“Berlusconi é o único capaz de parar o populismo na Itália”, afirma Antonio Tajani

Antonio Tajani, presidente do Parlamento Europeu e candidato de Berlusconi ao lugar de primeiro-ministro, arrisca-se a ter de regressar a Itália: a coligação Forza Italia está à frente de todas as sondagens sobre as eleições de amanhã.

O presidente do Parlamento Europeu, Antonio Tajani, poderá ter de regressar a Itália se se confirmar que a coligação liderada pelo antigo primeiro-ministro Sílvio Berlusconi ganhará as eleições gerais de amanhã. A Forza Itália – que surge à frente em todas as sondagens, avançará com a proposta de Tajani para assegurar um lugar que de verá ser particularmente difícil: a maioria absoluta está longe de qualquer das sondagens que foram sendo publicadas, e o país tende para uma espécie de um tripartidarismo – que tem todos os ingredientes para tornar a governação numa dor de cabeça constante. As duas outras pontas deste tripartidarismo são o Partido Democrático (de Matteo Renzi) e o Movimento 5 Estrelas (do comediante Beppe Grillo).

“Espero que na Itália as coisas funcionem bem e que a estabilidade seja preservada”, disse numa entrevista concedida ao jornal espanhol “El Pais”, durante a qual proferiu uma das mais inesperadas declarações políticas que era possível esperar da sua parte: depois de agradecer a confiança em si depositada por Berlusconi, Tajani afirmou que “Berlusconi é o único capaz de parar o populismo na Itália”.

Sendo Berlusconi reconhecidamente uma espécie de pai do moderno populismo italiano – que ter pergaminhos com várias décadas – a frase de Tajani é, no mínimo, surpreendente, mas talvez queira dizer que o provável próximo primeiro-ministro não seguirá o caminho de quem o convidou para assumir esse cargo.

“Agradeço a Berlusconi o seu convite; pediu-me para ser primeiro-ministro e acabei aceitando: sempre trabalhei para a Europa e para o meu país. Mas a decisão final é dos italianos nas eleições e do presidente da República”, explica.

Tajani (Roma, 1953) foi porta-voz de Berlusconi em 1994 e permaneceu fiel ao seu mentor contra todas as probabilidades. “Berlusconi é imprevisível”, admite, “mas a Europa compreende-o agora melhor do que antes e considera-o uma garantia de estabilidade na Itália, dado o risco que representa o extremismo”, disse ainda. Tajani quer que a Itália seja um país de moderação, de europeísmo e de estabilidade. Berlusconi é o único capaz de parar os pés do populismo na Itália “.

Os resultados do domingo deixarão um Parlamento italiano atomizado, que Tajani comenta assim: “Esta situação repete-se em toda a Europa: a Alemanha tem estado sem governo desde setembro. Uma grande crise como a que sentimos, que deixou tantas cicatrizes na cidadania, terá necessariamente consequências políticas inesperadas. Mas a Itália mostrou há décadas que sabe como navegar em águas turbulentas”.

Por outro lado, Tajani debate-se com um dilema. O seu antecessor à frente do Parlamento Europeu, o alemão Martin Schulz, deixou Bruxelas para liderar os social-democratas alemães e acabou ‘morto’ para a política. Mas isso, diz, não o assusta.

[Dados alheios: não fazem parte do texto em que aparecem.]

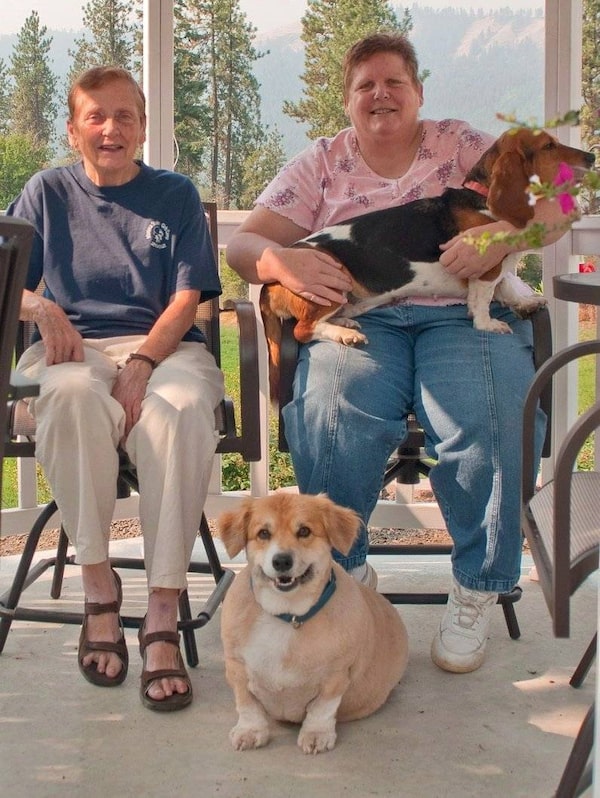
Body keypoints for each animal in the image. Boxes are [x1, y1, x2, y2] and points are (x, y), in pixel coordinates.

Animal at [218, 492, 408, 754]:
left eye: (304, 531)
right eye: (263, 533)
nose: (282, 561)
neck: (288, 615)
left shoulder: (336, 676)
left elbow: (322, 708)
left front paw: (316, 734)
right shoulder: (237, 668)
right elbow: (247, 704)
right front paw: (250, 731)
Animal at [260, 128, 595, 401]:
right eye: (549, 146)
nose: (592, 156)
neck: (483, 199)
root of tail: (270, 283)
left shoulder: (497, 268)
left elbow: (507, 287)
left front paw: (525, 303)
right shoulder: (486, 268)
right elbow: (484, 298)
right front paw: (487, 323)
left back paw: (345, 325)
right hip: (332, 276)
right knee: (304, 330)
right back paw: (345, 335)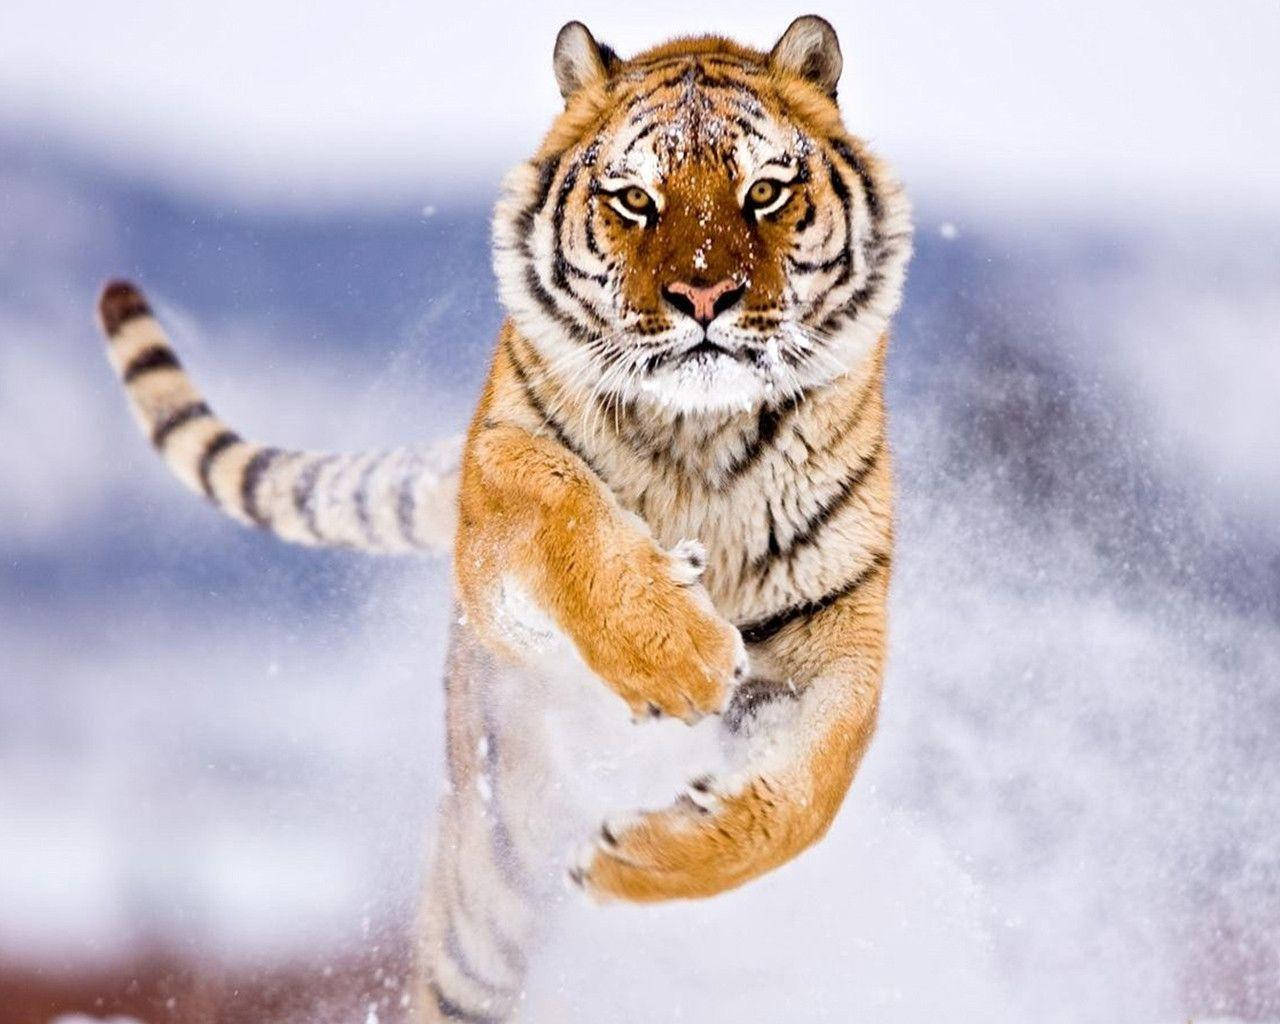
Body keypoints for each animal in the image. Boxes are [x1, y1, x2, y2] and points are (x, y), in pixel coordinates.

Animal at [94, 14, 911, 1022]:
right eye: (634, 199)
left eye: (765, 190)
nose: (704, 296)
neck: (699, 435)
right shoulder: (497, 506)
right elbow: (561, 503)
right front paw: (680, 655)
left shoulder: (837, 624)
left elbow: (809, 794)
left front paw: (638, 858)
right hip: (486, 893)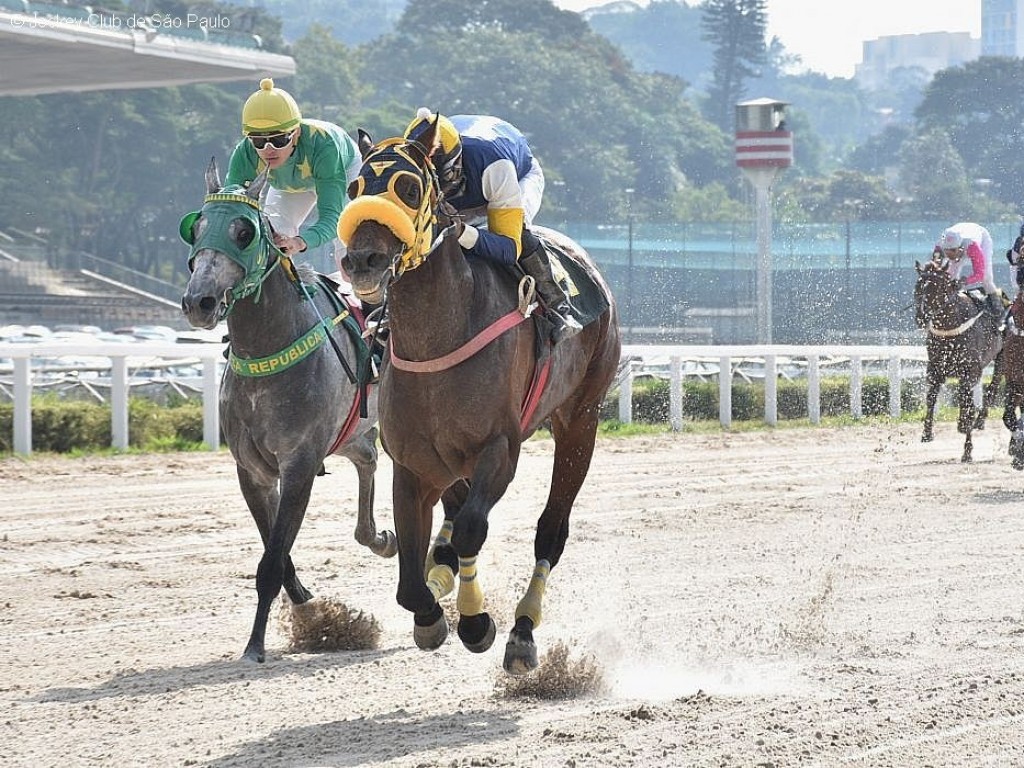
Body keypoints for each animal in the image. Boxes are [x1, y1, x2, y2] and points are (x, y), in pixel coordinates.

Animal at [180, 159, 395, 663]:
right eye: (195, 227)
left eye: (243, 231)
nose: (199, 302)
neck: (266, 354)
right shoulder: (254, 470)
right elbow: (277, 552)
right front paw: (310, 607)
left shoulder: (299, 463)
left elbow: (272, 560)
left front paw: (256, 646)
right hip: (350, 431)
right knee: (368, 459)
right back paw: (378, 537)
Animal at [339, 123, 618, 675]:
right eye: (355, 187)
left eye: (409, 188)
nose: (361, 261)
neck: (437, 337)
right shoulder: (414, 464)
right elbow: (409, 578)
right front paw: (431, 614)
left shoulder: (499, 451)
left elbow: (472, 528)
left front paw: (475, 623)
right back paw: (444, 573)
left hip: (580, 421)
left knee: (550, 531)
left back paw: (523, 632)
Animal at [917, 259, 1003, 462]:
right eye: (917, 287)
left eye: (934, 288)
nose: (920, 317)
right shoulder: (935, 368)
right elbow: (931, 398)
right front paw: (927, 433)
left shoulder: (969, 370)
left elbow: (968, 406)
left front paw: (967, 450)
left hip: (1003, 358)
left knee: (993, 388)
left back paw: (979, 421)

Talvez assuste uma das suas opções estratégicas: “É importante que, nos próximos anos, a Espanha e a Itália sejam mais protagonistas. Isso é do interesse da Europa. Somos essenciais: é hora de esses dois países recuperar a centralidade. Em áreas capitais, como a defesa, a segurança e a imigração, Madrid e Roma devem ser importantes”, como também nas decisões de política económica. Tajani irá em breve a Espanha, para participar no congresso do Partido Popular Europeu, em Valência.

O problema é que talvez a União Europeia seja demasiado pequena para sobreviver a dois eixos: Paris-Berlim e Madrid-Roma – dado que isso iria criar uma espécie de concorrência que certamente não seria benéfica para ninguém.

Amanhã se verá para que lado corre a Itália.